⭐ Add `vllm_gpu_memory_utilization` recommendation script #3554

toslali-ibm · 2025-06-09T13:43:52Z

What does this PR do?

This PR introduces /scripts/recommend_gpu_mem_util.py script to help estimate the recommended GPU memory utilization based on model configuration and experiment settings.

How to use it:

python recommend_gpu_util.py --model_config https://huggingface.co/deepseek-ai/DeepSeek-R1-0528-Qwen3-8B/resolve/main/config.json --exp_config ./experiment.yaml

below is the experiment.yaml

per_device_train_batch_size: 4
max_prompt_length: 1024
max_completion_length: 256
vllm_data_parallel_size: 4

output:

Estimated model_params from config: 8.19B
KV_cache_per_token_MB: 0.14
KV_cache_total_GB: 0.70
Model_size_GB: 16.38
Buffer_GB: 3.42
Total_required_GB: 20.50
GPU_mem_util: 0.26
GPU_mem_util_recommended: 0.30
-------
Recommended vLLM GPU memory utilization: 0.30

Note: the link (path to the model config) has to be the specific downloadable one -- see the below SS

Before submitting

This PR fixes a typo or improves the docs (you can dismiss the other checks if that's the case).
Did you read the contributor guideline,
Pull Request section?
Was this discussed/approved via a GitHub issue?
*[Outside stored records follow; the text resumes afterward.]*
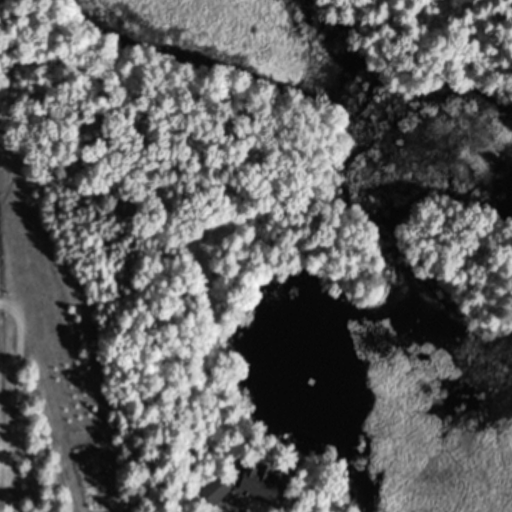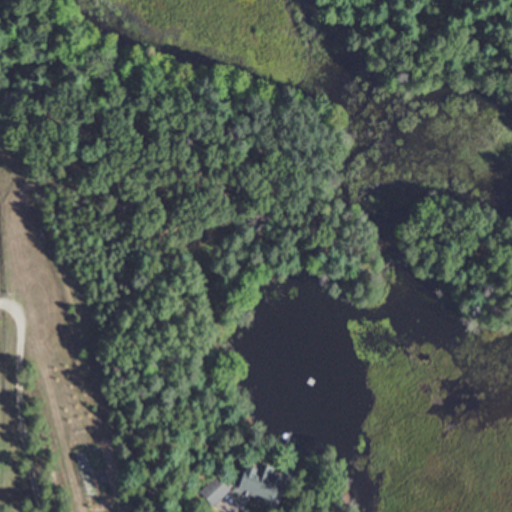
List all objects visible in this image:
building: (249, 483)
road: (33, 501)
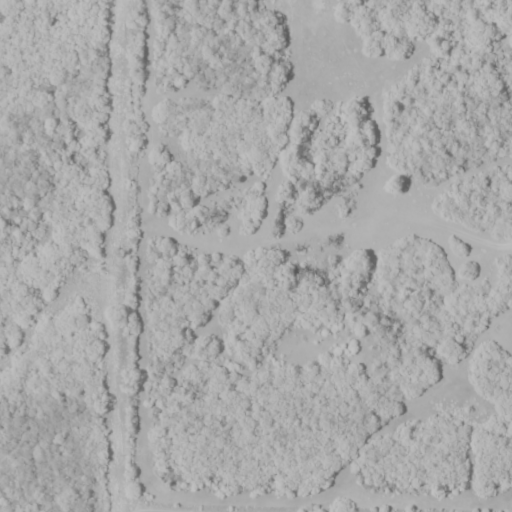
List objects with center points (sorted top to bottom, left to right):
road: (142, 512)
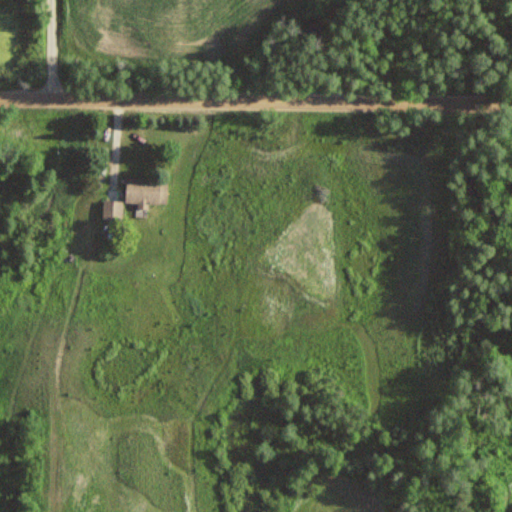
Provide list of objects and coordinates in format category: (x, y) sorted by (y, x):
road: (256, 98)
building: (147, 190)
building: (113, 209)
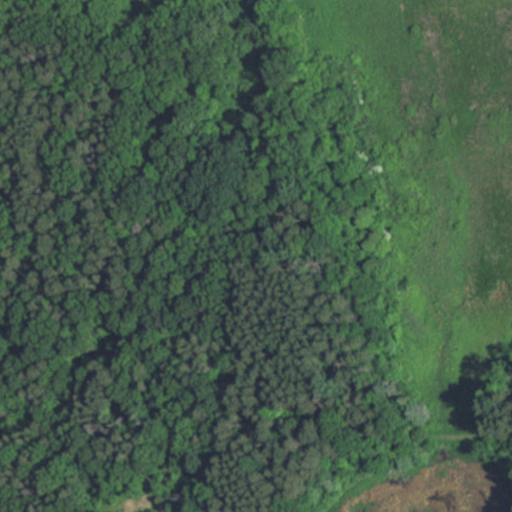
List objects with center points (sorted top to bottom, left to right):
park: (255, 255)
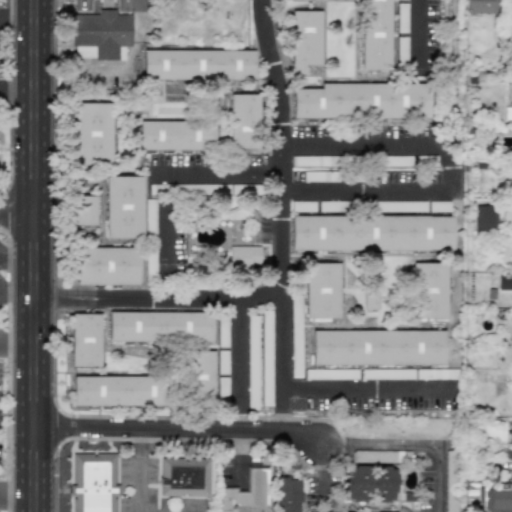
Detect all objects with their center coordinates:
building: (480, 8)
building: (402, 18)
road: (16, 20)
building: (375, 33)
road: (418, 33)
building: (99, 34)
building: (375, 34)
building: (304, 39)
building: (305, 41)
building: (401, 49)
building: (198, 63)
building: (198, 64)
road: (16, 89)
building: (363, 99)
building: (362, 101)
building: (243, 119)
building: (244, 121)
building: (92, 133)
building: (176, 133)
building: (175, 135)
building: (311, 161)
building: (404, 161)
road: (448, 169)
road: (217, 174)
building: (319, 176)
building: (206, 188)
building: (125, 205)
building: (303, 206)
building: (326, 206)
building: (400, 206)
building: (439, 206)
building: (123, 207)
building: (84, 210)
road: (16, 214)
building: (484, 216)
building: (372, 231)
building: (371, 233)
building: (149, 241)
road: (16, 254)
road: (33, 256)
building: (244, 256)
building: (244, 257)
road: (280, 263)
building: (106, 266)
building: (504, 283)
building: (321, 289)
building: (321, 290)
building: (427, 290)
building: (429, 290)
road: (16, 298)
building: (370, 299)
building: (370, 299)
building: (159, 326)
road: (16, 334)
building: (295, 337)
building: (85, 340)
building: (378, 346)
building: (377, 347)
road: (238, 350)
building: (266, 358)
building: (227, 362)
building: (252, 362)
building: (331, 374)
building: (387, 374)
building: (435, 374)
building: (198, 379)
road: (315, 384)
building: (117, 390)
road: (177, 431)
building: (510, 440)
road: (412, 447)
road: (138, 471)
building: (183, 477)
building: (96, 482)
building: (371, 484)
building: (247, 492)
road: (16, 494)
building: (287, 494)
building: (494, 496)
building: (219, 511)
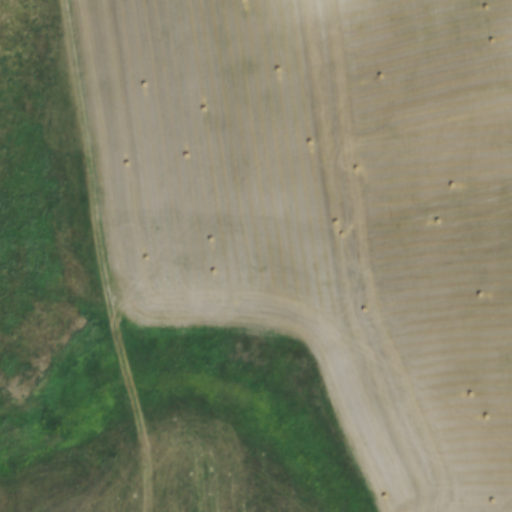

Please add a link
to it if that's the case.
Did you make sure to update the documentation with your changes?
Did you write any new necessary tests?

Who can review?

Anyone in the community is free to review the PR once the tests have passed. Feel free to tag
members/contributors who may be interested in your PR.

CC @qgallouedec and @fabianlim

scripts/recommend_gpu_util.py

shirinyamani · 2025-06-09T23:47:14Z

Hi @toslali-ibm thanks for this addition;
A couple of notes/comments as I've tested your PR;

Testing with (we can add this to the PR description)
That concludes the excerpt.